Egal, ob Heringe mit Äpfeln und Zwiebeln in Sahnesoße oder Backfisch mit Remoulade, beides mit Bratkartoffeln: An Aschermittwoch, traditioneller Tag für solche Gerichte, waren diese beiden im Angebot mit kostenlosem Lieferservice beim FC Wadrill, der schon etliche Jahre die Wadriller Faasend mit einem solchen Heringsessen in seinem Clubheim am Schützenborn beendet.

„Die Resonanz auf unser Angebot, immerhin waren umliegende Gastwirtschaften ja geschlossen, war riesengroß“, staunte Vorsitzender Stephan Weber nicht schlecht, als abends Kasse gemacht wurde – und nicht nur das. Der Tag habe sich insgesamt gelohnt, natürlich besonders im Hinblick auf die Kasse des Vereins, die ja aufgrund der augenblicklichen Lage sicherlich auch zu leiden hat, wie bei allen übrigen Kulturvereinen, denn der Vereinssport mit seinen regelmäßigen Veranstaltungen liegt am Boden.
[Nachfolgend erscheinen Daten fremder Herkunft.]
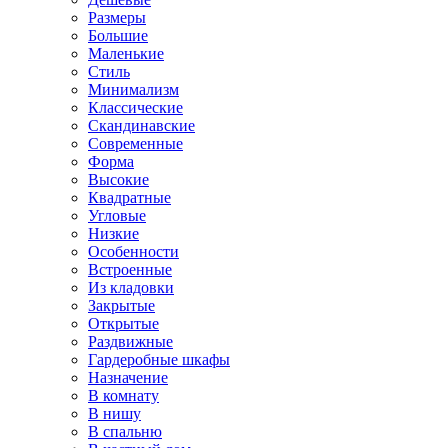
Размеры
Большие
Маленькие
Стиль
Минимализм
Классические
Скандинавские
Современные
Форма
Высокие
Квадратные
Угловые
Низкие
Особенности
Встроенные
Из кладовки
Закрытые
Открытые
Раздвижные
Гардеробные шкафы
Назначение
В комнату
В нишу
В спальню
In zwei Schichten wurden die Essen zubereitet, über Mittag von 11 bis 13 Uhr sowie am Abend von 17 bis 19 Uhr an die Besteller von den Vereinsmitgliedern geliefert. „An die 300 Portionen haben wir unter die Leute gebracht“, erzählte Weber im SZ-Gespräch. Die Vereinsköche haben gute Arbeit geleistet, die bestellten Essen ordentlich hergerichtet, aber ebenso war unser Fahrdienst mittags und abends zügig und nahe stets pünktlich zur Essenszeit vor Ort an der Haustür. „Die Leute sind heute aber sehr großzügig, haben alle ein gutes Trinkgeld für den Verein gegeben“, sagte einer der Fahrer bei seiner Rückankunft im Clubheim.
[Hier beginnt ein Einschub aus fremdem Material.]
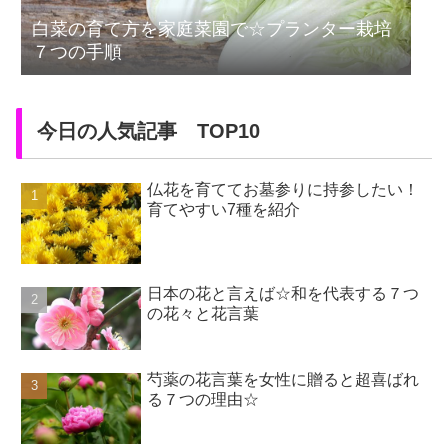
白菜の育て方を家庭菜園で☆プランター栽培
７つの手順
今日の人気記事 TOP10
仏花を育ててお墓参りに持参したい！
育てやすい7種を紹介
日本の花と言えば☆和を代表する７つ
の花々と花言葉
芍薬の花言葉を女性に贈ると超喜ばれ
る７つの理由☆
Auch die Kinder- und Jugendhilfe St. Maria Weiskirchen hatte gleich 15 Portionen für ihre Mitarbeiterinnen und Mitarbeiter bestellt. „Wir begrüßten das Angebot des FC Wadrill, die gefühlt ewige Tradition des Aschermittwoch-Heringsessens auch in diesem Jahr möglich zu machen“, sagt dazu Wolfgang Maring, Geschäftsführer vom Träger St. Hildegardishaus gGmbH. Vereine seien das Rückgrat der ländlichen Region. „Insbesondere wir von der Kinder- und Jugendhilfe St. Maria kooperieren schon immer mit Vereinen. Sie sind für die bei uns untergebrachten Kinder und Jugendlichen ein wichtiger Raum der sozialen Interaktion“, ergänzt Maring, der betont, dass die Heringe hervorragend geschmeckt hätten. „Unter Wahrung von Hygiene- und Abstandsregeln konnten wir also auch mit unseren teilnehmenden Mitarbeitern ein kleines Stück Normalität in diesen aufgeregten Zeiten erhalten“, sagt der Geschäftsführer. Es bleibe der große Wunsch nach zurückkehrender Normalität, wozu auch Feste wie Fastnacht, Kirmes, St. Martin und andere gehören.
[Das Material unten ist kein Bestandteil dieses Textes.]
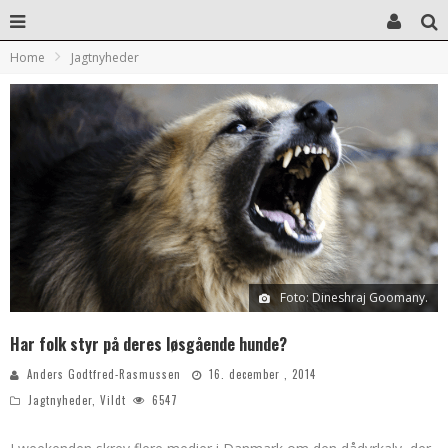
Home
Jagtnyheder
Foto: Dineshraj Goomany.
Har folk styr på deres løsgående hunde?
Anders Godtfred-Rasmussen
16. december , 2014
Jagtnyheder
,
Vildt
6547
Aber auch die vielen Herings-Esser in Wadrill, Gehweiler, Reidelbach und Sitzerath waren vom Essen begeistert. Zahlreiche Kunden bedankten sich per E-Mail oder auf Whats-App oder Facebook, adressiert an den FC Wadrill und seine Küchen- und Helfercrew. „Bei uns funktionieren nicht nur die Fußballmannschaften und ihre Trainer, auch für das Drumherum haben wir stets gute Mitglieder, die bereit sind anzupacken“, lobt Weber. Nachdem die Wadriller Kicker während der Pandemie schon dreimal ihre Stadionwurst mit Pommes und Bier an die Fußballanhänger und Gönner per Lieferservice gebracht haben, wird es ihnen an Ideen nicht fehlen, weitere Aktionen für die Bevölkerung zu starten.